Job a: Repeat the rows word for word, starting at the line containing "cyan star at" and continuing through the last row, with both ends included.

Page text:
================

BioShock Infinite is not just figuratively on rails; in many parts of the game you literally swoop around on an overhead rail system.
BioShock Infinite is not just figuratively on rails; in many parts of the game you literally swoop around on an overhead rail system.

Obviously, in any story-structured game there’s a limit to just how much influence the player can have. Each story outcome has to be written and programmed individually, and this naturally limits the possible outcomes. To be truly open-ended requires the sacrifice of story, and the player-directed gameplay of titles such as SimCity or Minecraft are examples.

Nonetheless, there are games where the developer does not know ahead of time how players will experience their game. The endings and paths within the game may have a set of predetermined options, but the choices and paths through the game will vary depending on what you do. I would argue that this is how games should be designed: games are an interactive medium, and that interaction should not merely be incidental to the experience, but essential to it.

Of course, that meaningful interaction is often done in a manner that can be at best described as clumsy. Many first-person shooters break up sections of thoroughly linear first-person shooter gameplay with the much-hated quick time events (QTEs), yanking you out of normal play and forcing you to mash random keys against the clock.

While these are interactions, they’re extraordinarily artificial. They break the flow of the game and tell us unambiguously, “Hey, pay attention: this is a choice. You can kill this guy, or not kill him, and that choice matters.” But true, substantive, meaningful player agency doesn’t have to be so so crudely grafted on. When done effectively, it uses the same gameplay mechanics as the rest of the game.

For example, Call of Duty: Black Ops 2 (surprisingly) did this in a number of places. As a first-person shooter, the main thing you do is shoot stuff. The story will unfold differently depending on who you shoot and when you shoot them. For example, there’s a point at which you’re chasing a bad guy through a hotel complex; if you manage to catch up with him and kill him, the story develops one way. If you don’t, it goes on a slight detour.

================

Data excerpts:
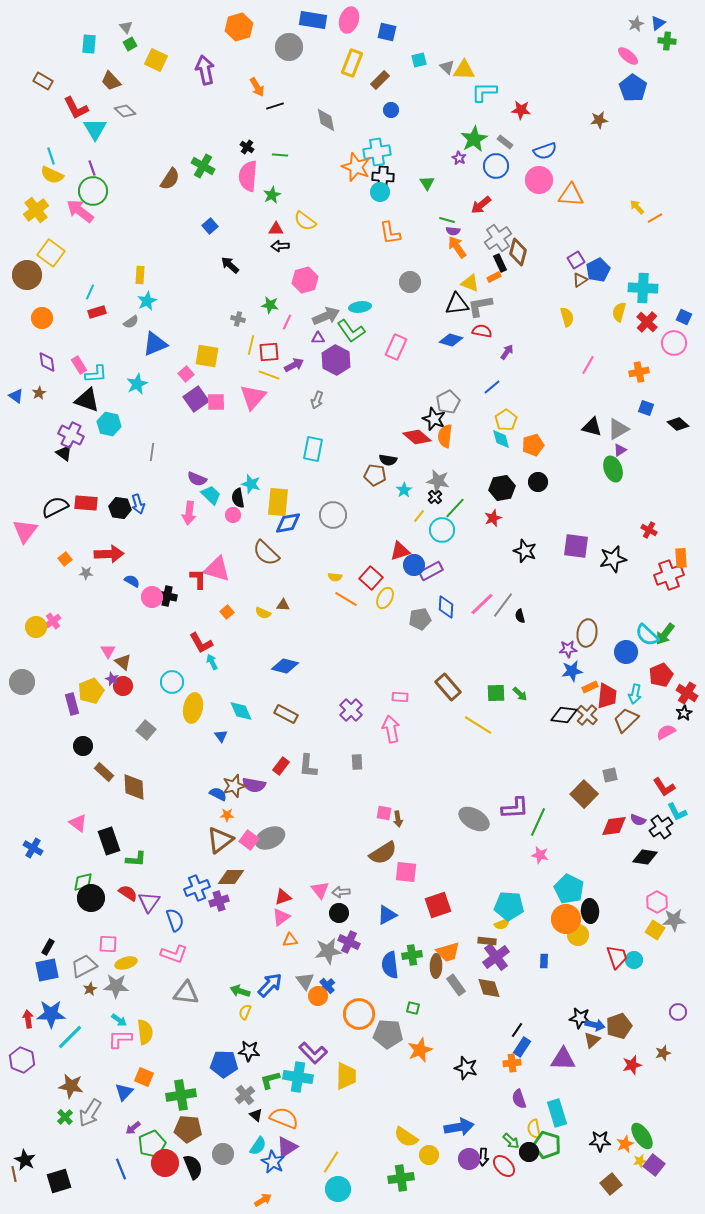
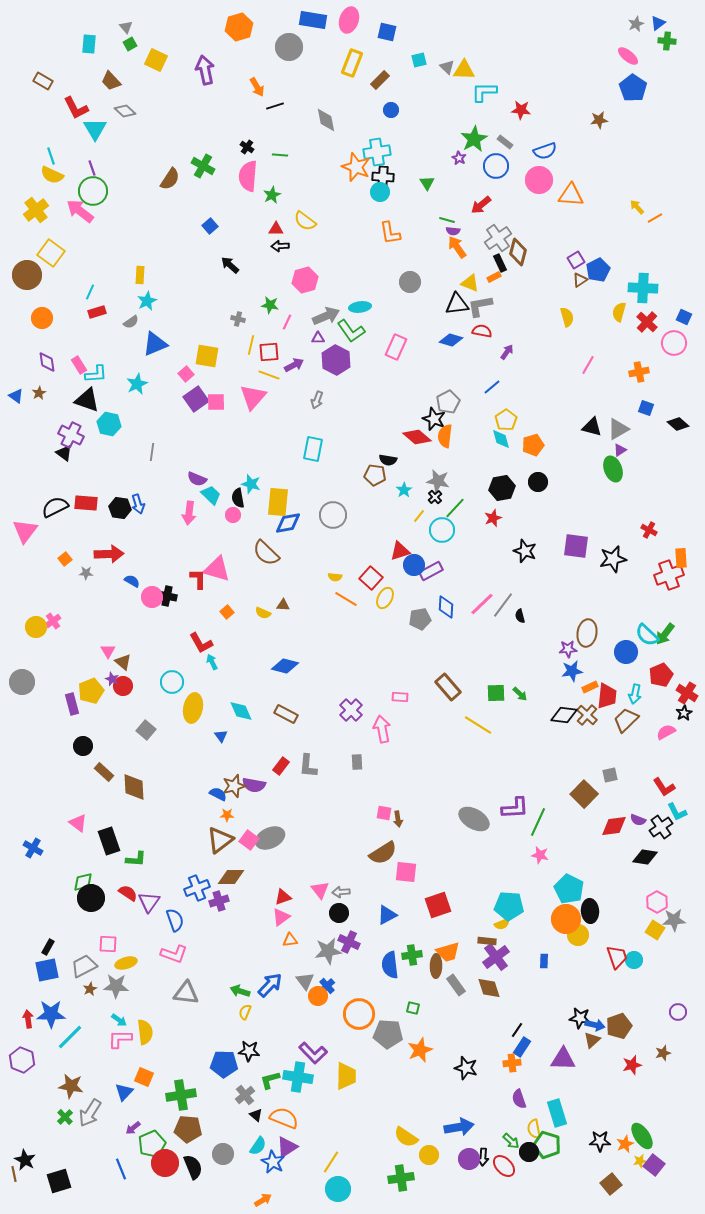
pink arrow at (391, 729): moved 9 px left
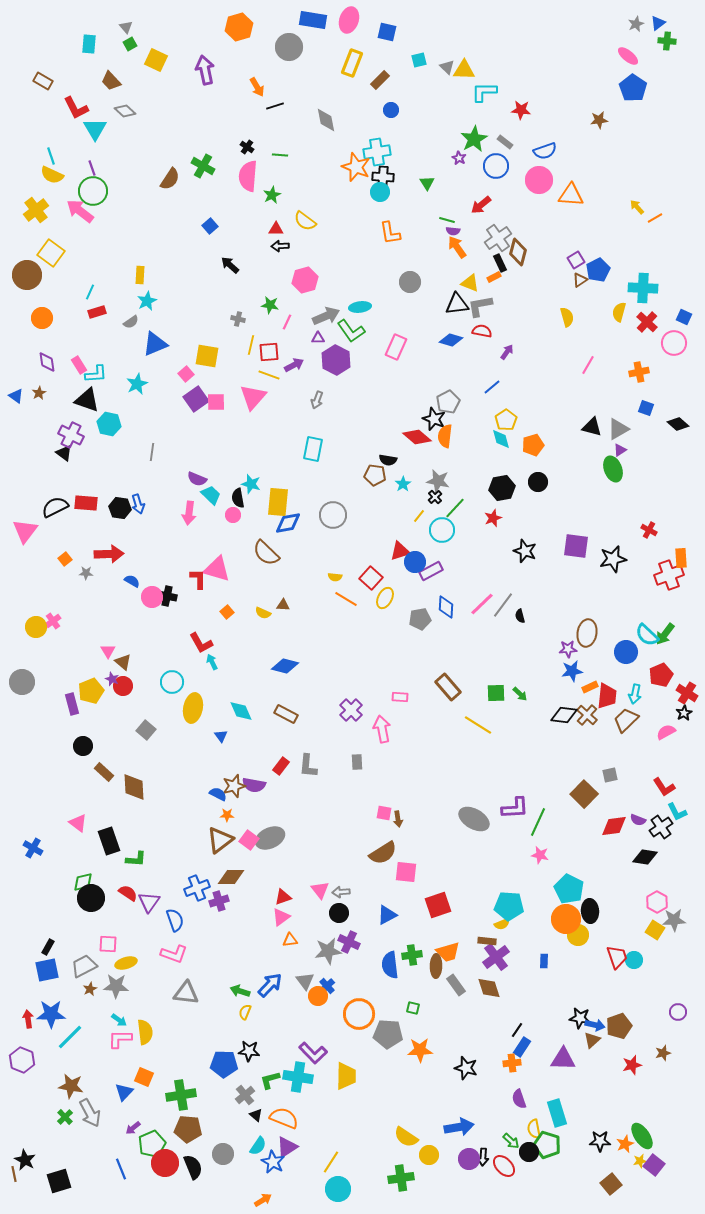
cyan star at (404, 490): moved 1 px left, 6 px up
blue circle at (414, 565): moved 1 px right, 3 px up
orange star at (420, 1050): rotated 20 degrees clockwise
gray arrow at (90, 1113): rotated 60 degrees counterclockwise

================

Job b: Transcribe the entire text about player choice in story-driven games exactly, line for line.

Complete response a:
cyan star at (404, 490): moved 1 px left, 6 px up
blue circle at (414, 565): moved 1 px right, 3 px up
orange star at (420, 1050): rotated 20 degrees clockwise
gray arrow at (90, 1113): rotated 60 degrees counterclockwise

Complete response b:
BioShock Infinite is not just figuratively on rails; in many parts of the game you literally swoop around on an overhead rail system.
BioShock Infinite is not just figuratively on rails; in many parts of the game you literally swoop around on an overhead rail system.

Obviously, in any story-structured game there’s a limit to just how much influence the player can have. Each story outcome has to be written and programmed individually, and this naturally limits the possible outcomes. To be truly open-ended requires the sacrifice of story, and the player-directed gameplay of titles such as SimCity or Minecraft are examples.

Nonetheless, there are games where the developer does not know ahead of time how players will experience their game. The endings and paths within the game may have a set of predetermined options, but the choices and paths through the game will vary depending on what you do. I would argue that this is how games should be designed: games are an interactive medium, and that interaction should not merely be incidental to the experience, but essential to it.

Of course, that meaningful interaction is often done in a manner that can be at best described as clumsy. Many first-person shooters break up sections of thoroughly linear first-person shooter gameplay with the much-hated quick time events (QTEs), yanking you out of normal play and forcing you to mash random keys against the clock.

While these are interactions, they’re extraordinarily artificial. They break the flow of the game and tell us unambiguously, “Hey, pay attention: this is a choice. You can kill this guy, or not kill him, and that choice matters.” But true, substantive, meaningful player agency doesn’t have to be so so crudely grafted on. When done effectively, it uses the same gameplay mechanics as the rest of the game.

For example, Call of Duty: Black Ops 2 (surprisingly) did this in a number of places. As a first-person shooter, the main thing you do is shoot stuff. The story will unfold differently depending on who you shoot and when you shoot them. For example, there’s a point at which you’re chasing a bad guy through a hotel complex; if you manage to catch up with him and kill him, the story develops one way. If you don’t, it goes on a slight detour.